Unlike the cycle of post-war British noirs (more cynical and desperate), League
is Ealing with a twist. It was a hand-me-down project: as Alan Burton and Tim O'Sullivan note in their book The Cinema of Basil Dearden and Michael Relph
, it originated on commission for American screenwriter/producer Carl Foreman
, The Guns of Navarone
). It was a cheap production of some £192,000 and performed well. Burton and O'Sullvian note that the heist is an allegory for the film's production—quick-witted irregulars profitably thumb their nose at the establishment—but it's also exactly what it presents itself as: a group of disaffected British film industry veterans who know they're on the verge of being pushed aside by equally angry but younger men. The World War II mentality, persisting 15 years later, overlooks the dreary '60s realities of industrial blight and pervasive drabness embodied in the same year's Saturday Night & Sunday Morning
. It lingers in the '40s mentality rather than paying attention to the newest forms of disaffection.
tackles the same inert society, just from a different angle. Pleasurable as it is, the heist itself isn't the film's true focal point (as in, say, Ocean's Eleven
) or the inherent venality and untrustworthiness of men (as in umpteen heists from The Asphalt Jungle
onwards).
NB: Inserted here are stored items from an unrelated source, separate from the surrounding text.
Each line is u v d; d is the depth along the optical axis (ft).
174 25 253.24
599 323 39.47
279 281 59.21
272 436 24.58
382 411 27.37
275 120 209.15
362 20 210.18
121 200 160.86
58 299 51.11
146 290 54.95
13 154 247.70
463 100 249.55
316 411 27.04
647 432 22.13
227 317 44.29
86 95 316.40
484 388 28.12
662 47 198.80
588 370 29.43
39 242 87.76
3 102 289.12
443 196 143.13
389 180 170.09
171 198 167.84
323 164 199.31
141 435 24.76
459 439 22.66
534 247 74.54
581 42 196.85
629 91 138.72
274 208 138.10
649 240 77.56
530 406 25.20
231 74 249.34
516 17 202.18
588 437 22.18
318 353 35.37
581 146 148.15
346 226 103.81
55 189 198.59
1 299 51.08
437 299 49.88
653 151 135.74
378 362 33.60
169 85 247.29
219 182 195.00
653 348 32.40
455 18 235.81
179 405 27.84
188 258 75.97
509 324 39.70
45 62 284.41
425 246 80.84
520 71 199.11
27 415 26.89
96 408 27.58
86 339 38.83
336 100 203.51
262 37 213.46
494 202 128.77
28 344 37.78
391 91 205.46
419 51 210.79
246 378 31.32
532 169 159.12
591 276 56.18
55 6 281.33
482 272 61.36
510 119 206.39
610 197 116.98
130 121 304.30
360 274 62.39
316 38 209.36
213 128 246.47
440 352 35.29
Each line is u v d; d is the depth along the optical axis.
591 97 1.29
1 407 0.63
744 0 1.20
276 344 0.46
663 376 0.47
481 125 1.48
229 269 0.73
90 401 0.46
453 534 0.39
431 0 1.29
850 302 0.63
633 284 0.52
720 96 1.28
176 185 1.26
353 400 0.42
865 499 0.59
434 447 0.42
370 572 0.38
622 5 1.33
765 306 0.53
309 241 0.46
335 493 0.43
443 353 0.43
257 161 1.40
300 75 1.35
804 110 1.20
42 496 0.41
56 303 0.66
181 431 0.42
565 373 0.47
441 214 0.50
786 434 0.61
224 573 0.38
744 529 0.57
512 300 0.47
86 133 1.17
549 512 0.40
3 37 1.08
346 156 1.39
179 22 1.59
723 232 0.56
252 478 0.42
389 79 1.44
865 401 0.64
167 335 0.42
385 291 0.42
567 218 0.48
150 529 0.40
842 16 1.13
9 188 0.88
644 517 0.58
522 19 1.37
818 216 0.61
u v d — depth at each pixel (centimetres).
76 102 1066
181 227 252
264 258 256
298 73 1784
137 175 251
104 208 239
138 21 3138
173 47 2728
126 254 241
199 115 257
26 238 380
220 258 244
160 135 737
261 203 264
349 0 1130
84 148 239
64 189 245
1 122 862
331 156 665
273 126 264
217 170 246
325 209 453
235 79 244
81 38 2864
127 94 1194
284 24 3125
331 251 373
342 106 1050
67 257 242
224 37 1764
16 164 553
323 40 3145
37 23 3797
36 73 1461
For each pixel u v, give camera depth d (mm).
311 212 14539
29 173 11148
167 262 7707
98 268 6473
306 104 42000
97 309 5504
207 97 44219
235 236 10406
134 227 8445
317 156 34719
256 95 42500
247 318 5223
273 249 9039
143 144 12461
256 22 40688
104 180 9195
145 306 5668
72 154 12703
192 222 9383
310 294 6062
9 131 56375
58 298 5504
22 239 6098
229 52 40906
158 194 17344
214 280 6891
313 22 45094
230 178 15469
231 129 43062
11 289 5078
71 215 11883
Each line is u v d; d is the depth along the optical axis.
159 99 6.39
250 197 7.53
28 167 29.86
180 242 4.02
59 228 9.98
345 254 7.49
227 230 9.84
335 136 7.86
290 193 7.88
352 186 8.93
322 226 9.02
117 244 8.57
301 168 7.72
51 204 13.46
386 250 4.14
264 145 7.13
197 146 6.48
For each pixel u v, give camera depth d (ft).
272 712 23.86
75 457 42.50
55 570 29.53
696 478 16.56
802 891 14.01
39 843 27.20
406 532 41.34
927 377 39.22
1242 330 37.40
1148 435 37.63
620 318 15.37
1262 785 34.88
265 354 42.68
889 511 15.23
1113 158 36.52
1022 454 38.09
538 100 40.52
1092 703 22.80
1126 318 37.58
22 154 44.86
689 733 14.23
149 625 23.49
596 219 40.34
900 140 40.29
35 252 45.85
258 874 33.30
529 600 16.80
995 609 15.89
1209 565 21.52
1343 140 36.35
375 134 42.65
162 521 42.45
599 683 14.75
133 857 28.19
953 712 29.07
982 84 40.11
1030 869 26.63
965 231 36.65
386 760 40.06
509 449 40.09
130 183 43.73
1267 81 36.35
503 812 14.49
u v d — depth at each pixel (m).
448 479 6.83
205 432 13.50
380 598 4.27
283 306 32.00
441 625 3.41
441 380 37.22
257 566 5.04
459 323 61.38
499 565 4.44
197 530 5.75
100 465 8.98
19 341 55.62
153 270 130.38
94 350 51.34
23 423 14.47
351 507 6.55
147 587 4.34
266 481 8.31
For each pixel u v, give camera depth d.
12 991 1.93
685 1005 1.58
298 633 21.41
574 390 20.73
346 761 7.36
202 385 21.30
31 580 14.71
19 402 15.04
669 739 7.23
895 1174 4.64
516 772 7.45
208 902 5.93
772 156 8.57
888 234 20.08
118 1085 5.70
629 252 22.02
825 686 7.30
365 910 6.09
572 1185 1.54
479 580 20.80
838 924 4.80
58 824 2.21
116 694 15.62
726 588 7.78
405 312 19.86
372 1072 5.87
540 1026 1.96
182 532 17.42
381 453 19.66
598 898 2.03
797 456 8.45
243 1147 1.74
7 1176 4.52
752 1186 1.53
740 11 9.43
The men carry out their mission with the expected military precision. But the real fun comes in one of the most remarkable post-heist third acts on record. Without spoilers, things fall apart in large part due to the blithering intrusion of one Brigadier "Bunny" Warren (Robert Coote).
Here the heavily ironic title meets its match: an old-school, blithering military man whose nickname hearkens back to the Victorian era and the Boer War. Bunny was most famously a name associated with the companion of Victorian burglar A.J. Raffles; both men eventually shipped off to that colonial conflict to do their patriotic duty. Nowadays, the Boer War is not remembered as one of Britain's more justified military excursions, and Brigadier Bunny is a tiresome drunken blowhard, whose "good war" was clearly nothing like the league's.
As the clock ticks down and he blathers on, you finally get the point: these fuming middle-aged men have as many pricks to kick against as any of John Osborne
's ticked-off youth. That The League of Gentlemen
makes all that despair and decay a crackling entertainment is its biggest achievement.